A third layer of instruction is my reading list, which comes from a variety of sources: one book from a member of my breakfast club Bible study, another from my child as a Mother’s Day gift, one more from a summer reading list for some of my students, and daily readings from my YouVersion Bible reading plan. Despite the varied sources, the message is resoundingly the same — I can breathe — I can slow down — I can rest — I can be still.
Last week I saw my rheumatologist who is offering a trial of the medication Cosentyx. I find myself hoping this drug will break up the rubberized coating, free my joints, increase my energy, and allow me to do a little more.
I was sitting with my breakfast club friends the other day, sharing this news about the potential drug trial, when one of them asked, “Kristin, how would you like us to pray?” Surprising frustration rose in me; I think because I realized that what I was hoping for is in direct opposition to what I have been trying to learn. I snarled, “I don’t even know, because if this drug works, I know that I will go right back to doing too much. I’m practically doing too much already, and I’m in the middle of a flare!” My poor friend, she hasn’t known me too long and probably isn’t accustomed to my surliness. She said, “Do you guys need the money that badly?” I reflexively burst out, “Not at all! I mean, sure, we could use more money, but that is not how we live our lives. We don’t make decisions based solely on money.” I was stunned at my clarity and embarrassed by my tone.

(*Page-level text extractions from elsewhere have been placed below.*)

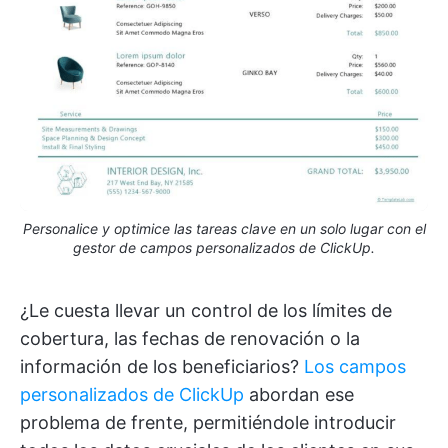
Personalice y optimice las tareas clave en un solo lugar con el
gestor de campos personalizados de ClickUp.
¿Le cuesta llevar un control de los límites de
cobertura, las fechas de renovación o la
información de los beneficiarios?
Los campos
personalizados de ClickUp
abordan ese
problema de frente, permitiéndole introducir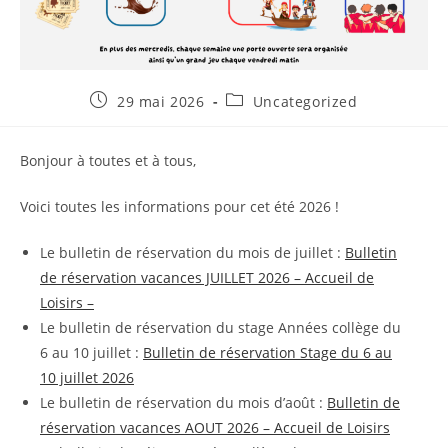
Publication
Post
29 mai 2026
Uncategorized
publiée :
category:
Bonjour à toutes et à tous,
Voici toutes les informations pour cet été 2026 !
Le bulletin de réservation du mois de juillet :
Bulletin
de réservation vacances JUILLET 2026 – Accueil de
Loisirs –
Le bulletin de réservation du stage Années collège du
6 au 10 juillet :
Bulletin de réservation Stage du 6 au
10 juillet 2026
Le bulletin de réservation du mois d’août :
Bulletin de
réservation vacances AOUT 2026 – Accueil de Loisirs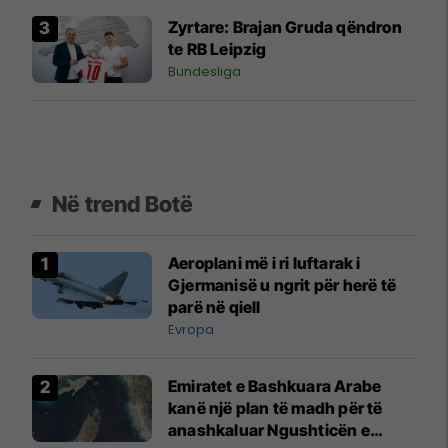
Zyrtare: Brajan Gruda qëndron
te RB Leipzig
Bundesliga
Në trend Botë
Aeroplani më i ri luftarak i
Gjermanisë u ngrit për herë të
parë në qiell
Evropa
Emiratet e Bashkuara Arabe
kanë një plan të madh për të
anashkaluar Ngushticën e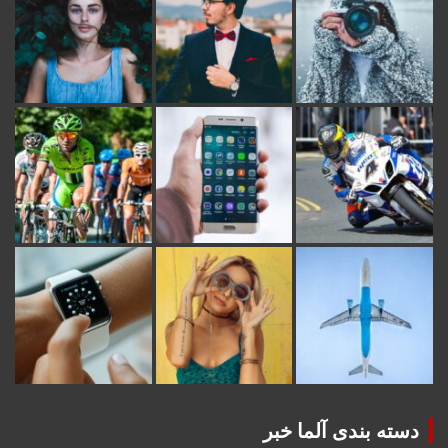
دسته بندی آلما خبر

I am the most reluctant of learners — the little girl who needs to be nudged back to the piano bench, a finger poking her between the shoulder blades. Why do I have to practice, I whine. I understand all the notes in the scale; I know where my fingers belong! However, if I ever want to get past these darn scales and on to playing some real music — enjoying the freedom and bliss of playing outside of the practice — then I have got to stick to the practice. I have got to keep rehearsing the truth that I can breathe — I can slow down — I can rest — I can be still.
Why? Because I can trust the voice of my Instructor. I can stay in a limited space, listen to His voice, and believe what He believes about me — that I can do this; I can live this much richer connected way. I want to learn this lesson so well, that even if this medication works, even if I am free of pain, and even if I regain my energy, I won’t go back to my soldiering life, but I will live in the freedom that I have been given to breathe, to slow down, to rest, and to be still.
PS. The Cosentyx did not work. In fact, it made me more restless and agitated and didn’t decrease my pain or increase my mobility. A year and a half later, I am not taking any pharmaceuticals for my chronic pain and fatigue. For me, it has been best to adjust my lifestyle — to keep returning to the practice of breathing, slowing, resting, and being still.